When a Dunbar doctor returned home after a mercy dash to a crippled trawler adrift in the North Sea the other day, he washed, changed and did his rounds.

Inspector Praises Them The winds had been gale force, waves 20 feet high. But he had patients waiting for him on dry land. Even if he had been tossed around for nine hours.

"They do a marvellous job," said Commander Andrew Forbes, district inspector of life-boats for the R.N.L.I., in Edinburgh last night.

"Often they must be ill themselves. I don't doubt that on occasions they must be in agony from seasickness all the way to a ship and a man in trouble. But they always manage to rise to the occasion." More than 140 life-boats are pointed towards the seas around Britain. Each of them has its own doctor on call.

The medical men treat an invitation to become an HMA as a great honour.

Not once has a doctor been asked to take on the job and turned it down.

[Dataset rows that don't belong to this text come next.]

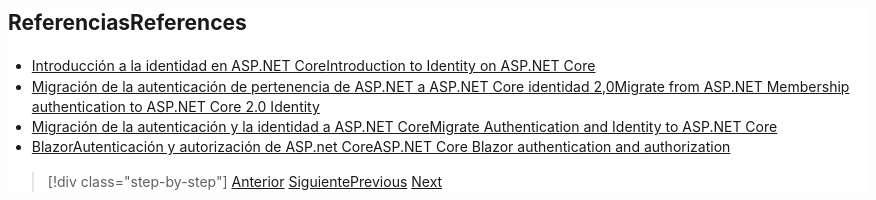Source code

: ## <a name="references"></a><span data-ttu-id="a331e-255">Referencias</span><span class="sxs-lookup"><span data-stu-id="a331e-255">References</span></span>

- [<span data-ttu-id="a331e-256">Introducción a la identidad en ASP.NET Core</span><span class="sxs-lookup"><span data-stu-id="a331e-256">Introduction to Identity on ASP.NET Core</span></span>](/aspnet/core/security/authentication/identity)
- [<span data-ttu-id="a331e-257">Migración de la autenticación de pertenencia de ASP.NET a ASP.NET Core identidad 2,0</span><span class="sxs-lookup"><span data-stu-id="a331e-257">Migrate from ASP.NET Membership authentication to ASP.NET Core 2.0 Identity</span></span>](/aspnet/core/migration/proper-to-2x/membership-to-core-identity)
- [<span data-ttu-id="a331e-258">Migración de la autenticación y la identidad a ASP.NET Core</span><span class="sxs-lookup"><span data-stu-id="a331e-258">Migrate Authentication and Identity to ASP.NET Core</span></span>](/aspnet/core/migration/identity)
- [<span data-ttu-id="a331e-259">BlazorAutenticación y autorización de ASP.net Core</span><span class="sxs-lookup"><span data-stu-id="a331e-259">ASP.NET Core Blazor authentication and authorization</span></span>](/aspnet/core/blazor/security/)

>[!div class="step-by-step"]
><span data-ttu-id="a331e-260">[Anterior](config.md)
>[Siguiente](migration.md)</span><span class="sxs-lookup"><span data-stu-id="a331e-260">[Previous](config.md)
[Next](migration.md)</span></span>
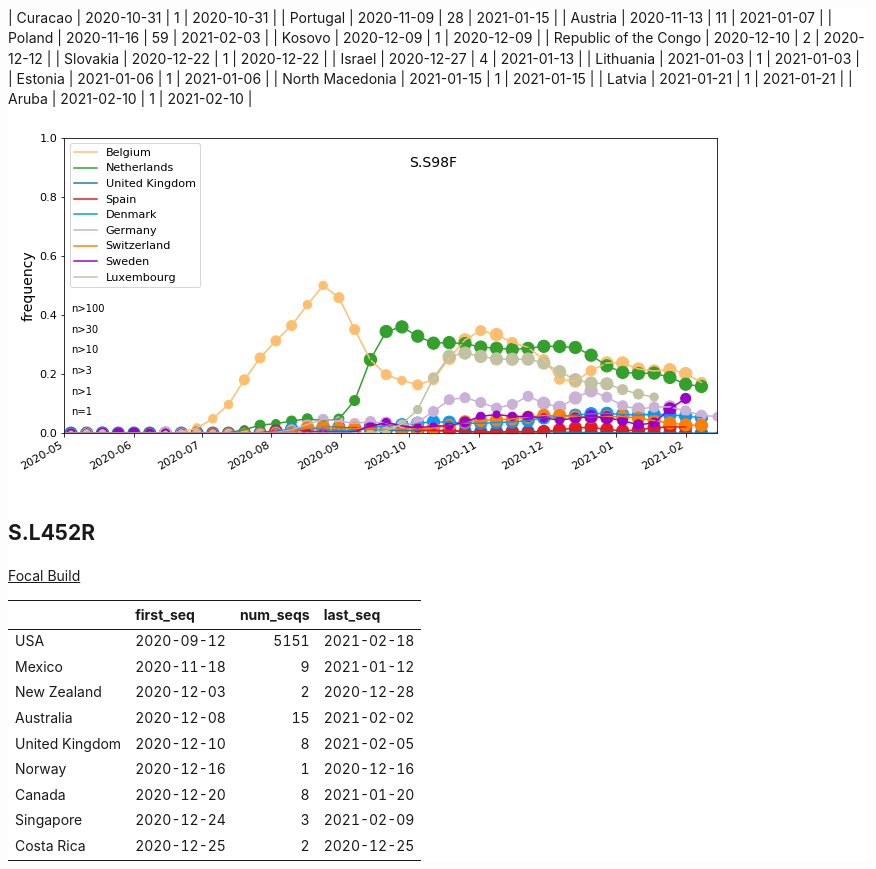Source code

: | Curacao               | 2020-10-31  |          1 | 2020-10-31 |
| Portugal              | 2020-11-09  |         28 | 2021-01-15 |
| Austria               | 2020-11-13  |         11 | 2021-01-07 |
| Poland                | 2020-11-16  |         59 | 2021-02-03 |
| Kosovo                | 2020-12-09  |          1 | 2020-12-09 |
| Republic of the Congo | 2020-12-10  |          2 | 2020-12-12 |
| Slovakia              | 2020-12-22  |          1 | 2020-12-22 |
| Israel                | 2020-12-27  |          4 | 2021-01-13 |
| Lithuania             | 2021-01-03  |          1 | 2021-01-03 |
| Estonia               | 2021-01-06  |          1 | 2021-01-06 |
| North Macedonia       | 2021-01-15  |          1 | 2021-01-15 |
| Latvia                | 2021-01-21  |          1 | 2021-01-21 |
| Aruba                 | 2021-02-10  |          1 | 2021-02-10 |

![Overall trends S.S98F](/overall_trends_figures/overall_trends_S.S98F.png)

## S.L452R
[Focal Build](https://nextstrain.org/groups/neherlab/ncov/S.L452R?c=gt-S_13,152,452)

|                | first_seq   |   num_seqs | last_seq   |
|:---------------|:------------|-----------:|:-----------|
| USA            | 2020-09-12  |       5151 | 2021-02-18 |
| Mexico         | 2020-11-18  |          9 | 2021-01-12 |
| New Zealand    | 2020-12-03  |          2 | 2020-12-28 |
| Australia      | 2020-12-08  |         15 | 2021-02-02 |
| United Kingdom | 2020-12-10  |          8 | 2021-02-05 |
| Norway         | 2020-12-16  |          1 | 2020-12-16 |
| Canada         | 2020-12-20  |          8 | 2021-01-20 |
| Singapore      | 2020-12-24  |          3 | 2021-02-09 |
| Costa Rica     | 2020-12-25  |          2 | 2020-12-25 |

Women are among the Scots who proudly answer the call when a mercy mission begins. Young and newly qualified. Middle-aged, with sons following in the profession.

Doctors take Risks An Aberdeen doctor has been going down to the sea in ships for 34 years.

More than 100 times he has jumped into a tiny boat and risked his life to help an injured or ill seaman.

Three weeks ago he received the M.B.E. from the Queen for his work.

"I wouldn't have missed it for anything," he told me from his surgery. "You have to like the sea, I suppose. No, that's not necessarily the case for every time I went out I felt queasy - seasickness. But I beat it.

"We are always ready to go out, no matter how hard a day it's been. Pay ? That's never even thought of. . ..." Life-boat doctors have a special "black bag". It stands in the hall or is locked in the car boot. Permanently.

Oilskins are Ready "Everyone has his or her idea of what to take along; different drugs, equipment and so on. And our oilskins are always ready for us. I wouldn't dream of giving up the job," said the doctor.

Training is compulsory. If six weeks go by without a call-out, a life-boat takes her doctor to sea for exercises. The aim is to make them as realistic as possible.

Two members of every crew are trained in first-aid by the doctors. But lifeboats send for their honorary member whenever he might be necessary. Most of the unpaid specialists make a point of going out as often as possible - even when they are not required.

"There is no difficulty in filling the job when one is vacated," Commander Forbes told me. "When a doctor is away on holiday, or sick himself, there is always someone standing by to fill in.

"We can't speak too highly of them. They are proud to be ready to come out with us. And believe me, we are proud to have them aboard.".